Paulo tem à sua disposição não somente a oração individual. Ele pede que outros se unam a ele
numa oração específica. Pedir socorro, confessar-se desesperado não é vergonha ou
incredulidade.2
4- Depois do sofrimento, o crente pode descobrir muita coisa sobre Deus (v.10). Passado,
presente e futuro se aplicam a Deus- “livrou, livrará e continuará a livrar-nos”. O apóstolo coloca
Deus acima da temporalidade. Infere que aquilo que nos afeta está longe de significar algum
impedimento a Deus. Os livros que nos contam sobre Deus são importantíssimos, mas só a
experiência nos fará constatar se é verdade ou não o que lemos neles.
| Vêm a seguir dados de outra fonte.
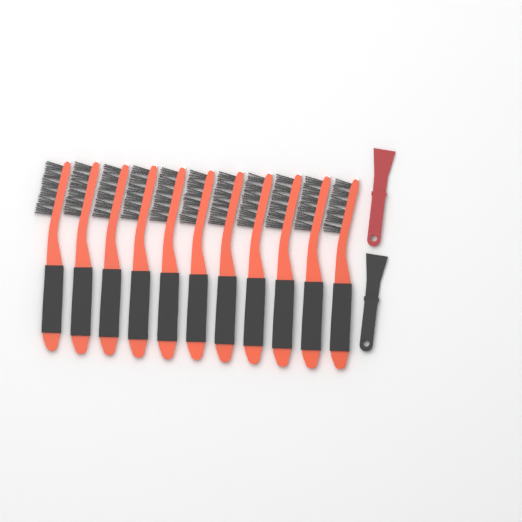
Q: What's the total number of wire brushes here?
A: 11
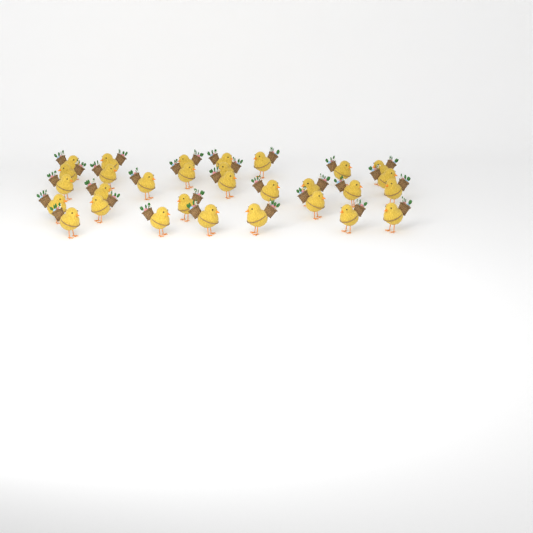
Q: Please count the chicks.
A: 30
5- O sofrimento cristão não significa o fim das esperanças, uma vez que, nem a morte consegue
derrotar o crente (Rm 8.35-39). Se a morte é aquilo que o crente vê à sua frente (Hb 11.1ss),
Cristo a derrotou. E, conforme o próprio apóstolo confessa: “A esperança não engana (Rm.5.5).”
Ora, se o mundo exerce um peso infernal sobre você e já te sentes sem forças e teme até
mesmo pelo pior… Se não aguenta mais fingir-se forte e pensa até em cometer alguma besteira…
Se te constranges em sentir-se confuso, fraco e perdido, pois és um crente- e “crente não pode
pensar essas coisas” (Fui irônico!) … Faça como Paulo: ‘des- confie’ de você e ‘com- fie-se’ à graça
que Cristo te dá. Ore e recorra aos que oram.
Só olhe para as tuas fraquezas através das mãos vazadas do Senhor. Os teus olhos
deverão passar por elas como se cruzassem umbrais construídos em poder e graça. Ao cruzá-las,
olhe para trás para te lembrar muito mais do poder de Cristo do que de tuas misérias (Zc 13.6).
As tuas misérias só glorificam a Cristo se confiado que de Suas Mãos Furadas ninguém
cai. Caso contrário, se convencerá de que só você poderá ir tão fundo para salvar-se de tamanho
inferno em que se encontra.
2
FRANKL, V. E. Sobre o sentido da vida. Petrópolis, RJ: Vozes, 2022, p. 61,61: “Se a vida tem um sentido,
também o sofrimento deve ter um sentido. […] eventualmente o não sofrer pode ser doentio. […] a
incapacidade de sofrer é um sintoma.”
Mas, não. Se você descer ao inferno da tua alma sem o Cristo, de lá você nunca mais
sairá.3
Só Ele pode realmente descer ao mais profundo de nossas misérias com todo o poder e
nos fazer assentarmos com Ele no mais alto céu (Sl 10. 1-8; Ef 6.2-9). É só Nele que, ao morrermos,
acordamos (Jo 11.11; 1Co 15.55-57). A nenhum crente o Nosso Senhor negou consolo porque
teve dúvidas, fraquejou ou desejou morrer.
Quem esteve em semelhante desespero pediu orações a irmãos “simples” da
congregação. Ele confessou-se desesperado. O pobre desesperado era, ninguém mais, ninguém
menos, que aquele que fundiu Jerusalém à Atenas e disse (com toda a convicção e vivência) que
nada, nem ninguém, o poderia separar do amor de Deus que está em Cristo Jesus: Paulo de Tarso
(Rm 8.35ss). E você ainda acha que Ele não meterá a mão dentro da água que te afoga e te puxará
para fora (Mt 14.28-31)?
Eliandro Cordeiro
Maringá-PR, 25, set, 2024
3 Até Nietzsche tinha essa consciência em seu livro “Para além do Bem e do Mal”: “Quando se olha muito
tempo para um abismo, o abismo olha para você.